I'm trying to set up the ACLs for HBase now that we have enabled secure authentication. I'm using the HBase shell, but I don't have permissions to grant anything:
ERROR: org.apache.hadoop.hbase.security.AccessDeniedException: Insufficient permissions (user=<redacted>, scope=GLOBAL, action=ADMIN)
I have added my user name to the "HBase Superuser" setting under configuration and re-deployed the service, but the error persists.
Thank you for confirming the details,
Does the subject part of your klist output match the added username in the HBase Superusers configuration precisely?
If your user is in a different realm than the cluster services, is the realm name present as part of HDFS -> Configuration -> 'Trusted Realms'?
Are all commands done as the superuser failing?

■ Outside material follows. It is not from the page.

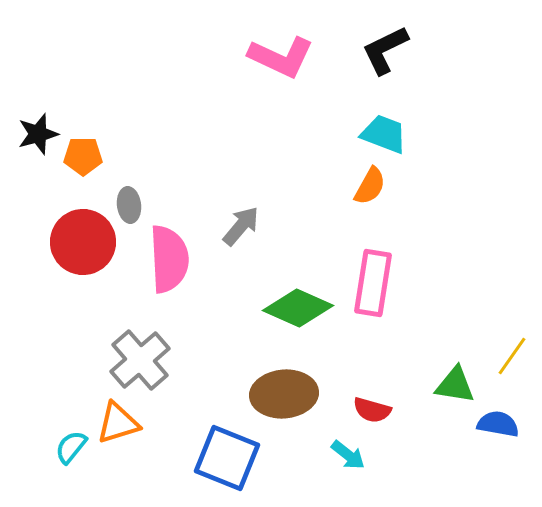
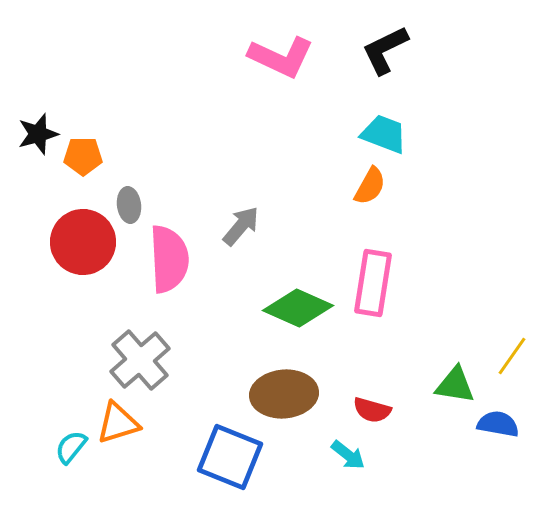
blue square: moved 3 px right, 1 px up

What HBase shell command/operation specifically is leading to your quoted error?
As to adding groups, it can be done in the same field, except you need to add an '@' prefix to the name. For ex. if your group is cluster_administrators, then add it in as '@cluster_administrators' in the HBase Superusers config. When using usernames, the @ must not be specified. Both approaches should work though.
P.s. If you'll be relying on groups, ensure all cluster hosts return consistent group lookup output for id <user> commands, as the authorization check is distributed across the cluster roles for HBase.